What Healing Really Felt Like
Healing didn’t come like a thunderstorm. It came like sunlight through a curtain, slowly. Like how dawn doesn’t crash in, it just quietly replaces the dark.
That’s how it was for me. I was becoming softer without even knowing it.
No turning point.
No day where I woke up brand new.
Days I didn’t cry when I might have.
Days I spoke gently to myself instead of harshly.
Days I chose peace over proving a point.
And if that isn’t healing, I don’t know what is.
If you ask me how I healed, I wouldn’t have a straight answer.
But I could show you a notebook full of poems.
I could play you the silences I no longer fear.
I could read you a text I didn’t send and didn’t regret not sending.
I could take you to a window where I once stood anxious, and now simply watch the rain.
So, Sakhee, if you’re in a place where everything feels a bit much, trust me, you don’t need to force a big “fix.” Sometimes healing happens in the smallest, almost invisible ways. It’s about doing things that don’t demand a performance from you. And when you do, don’t worry about making it pretty. Let it be messy. Let it be raw. Let it be real.
(And yes, if that involves bad chai and crumpled pages — totally fine.)
One day, you’ll look back and see how those tiny, uncelebrated moments stitched something whole inside you.
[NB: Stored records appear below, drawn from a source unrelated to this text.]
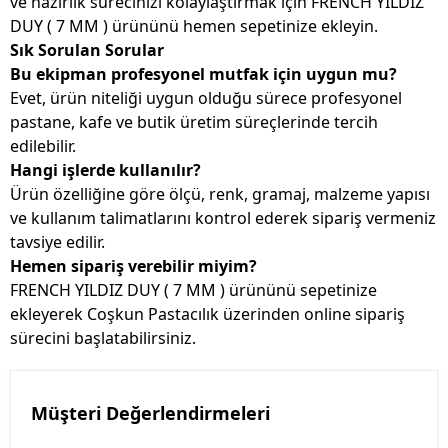
ve hazırlık sürecinizi kolaylaştırmak için FRENCH YILDIZ
DUY ( 7 MM ) ürününü hemen sepetinize ekleyin.
Sık Sorulan Sorular
Bu ekipman profesyonel mutfak için uygun mu?
Evet, ürün niteliği uygun olduğu sürece profesyonel
pastane, kafe ve butik üretim süreçlerinde tercih
edilebilir.
Hangi işlerde kullanılır?
Ürün özelliğine göre ölçü, renk, gramaj, malzeme yapısı
ve kullanım talimatlarını kontrol ederek sipariş vermeniz
tavsiye edilir.
Hemen sipariş verebilir miyim?
FRENCH YILDIZ DUY ( 7 MM ) ürününü sepetinize
ekleyerek Coşkun Pastacılık üzerinden online sipariş
sürecini başlatabilirsiniz.
Müşteri Değerlendirmeleri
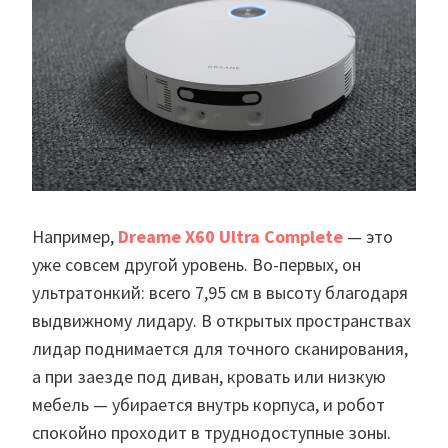
Например,
Dreame X60 Ultra Complete
— это
уже совсем другой уровень. Во-первых, он
ультратонкий: всего 7,95 см в высоту благодаря
выдвижному лидару. В открытых пространствах
лидар поднимается для точного сканирования,
а при заезде под диван, кровать или низкую
мебель — убирается внутрь корпуса, и робот
спокойно проходит в труднодоступные зоны.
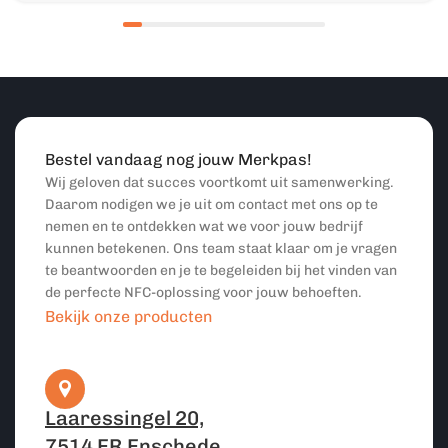
Bestel vandaag nog jouw Merkpas!
Wij geloven dat succes voortkomt uit samenwerking.
Daarom nodigen we je uit om contact met ons op te
nemen en te ontdekken wat we voor jouw bedrijf
kunnen betekenen. Ons team staat klaar om je vragen
te beantwoorden en je te begeleiden bij het vinden van
de perfecte NFC-oplossing voor jouw behoeften.
Bekijk onze producten
Laaressingel 20,
7514 ER Enschede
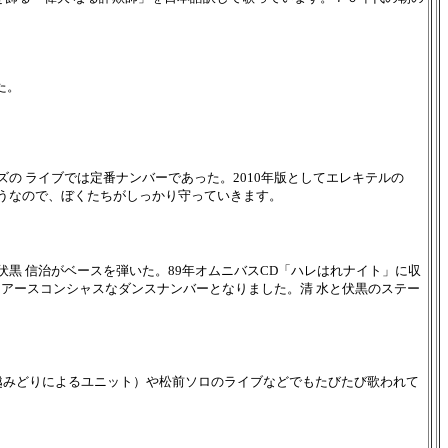
た。
ズの ライブでは定番ナンバーであった。2010年版としてエレキテルの
ようなので、ぼくたちがしっかり守っていきます。
伏黒 信治がベースを弾いた。89年オムニバスCD「ハレはれナイト」に収
さらにアースコンシャスなダンスナンバーとなりました。清 水と伏黒のステー
越みどりによるユニット）や松前ソロのライブなどでもたびたび歌われて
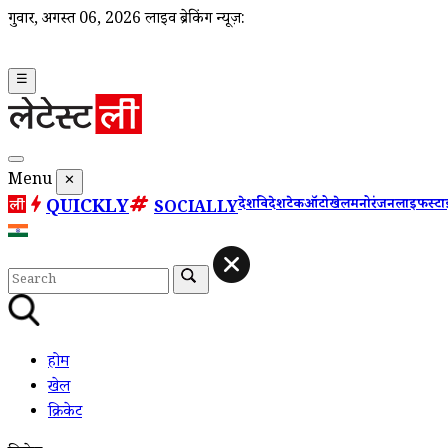
गुरूवार, अगस्त 06, 2026
लाइव ब्रेकिंग न्यूज़:
☰
Menu
✕
QUICKLY
देश
विदेश
टेक
ऑटो
खेल
मनोरंजन
लाइफस्ट
SOCIALLY
होम
खेल
क्रिकेट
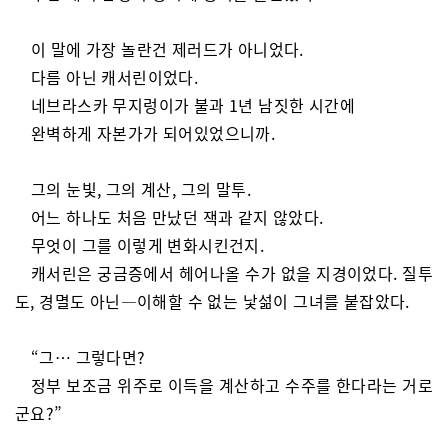
이 말에 가장 놀란건 제러드가 아니었다.
다름 아닌 캐서린이었다.
네브라스카 무지렁이가 불과 1년 남짓한 시간에
완벽하게 자본가가 되어있었으니까.
그의 눈빛, 그의 계산, 그의 말투.
어느 하나도 처음 만났던 잭과 같지 않았다.
무엇이 그를 이렇게 변화시킨건지.
캐서린은 궁금증에서 헤어나올 수가 없을 지경이었다. 질투
도, 경멸도 아닌—이해할 수 없는 낯섦이 그녀를 붙잡았다.
“그… 그렇다면?
정부 보조금 위주로 이득을 계산하고 수주를 한다라는 거로
군요?”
I still write. Not every day, not in any planned way but often enough to keep the window open in my mind. I still have moments when the world feels too loud, but now I know how to return to myself.
I once wrote poems to empty myself.
Now, I write them to remember I’m full.
I write not because I’m broken,
but because I’ve made a home in the in-betweens,
between grief and gratitude,
between longing and letting go.
I used to be afraid of stillness.
Now, I welcome it.
It tells me:
You're no longer trying to outrun yourself.
You're finally learning to sit beside your story.
May every Sakhee’s chai stay warm, her pages stay honest, and her sukoon stay intact.
- Richa Agrawal (Richa is a collector of moments, spiller of words, believer in beautiful chaos — and an unapologetic tea lover.)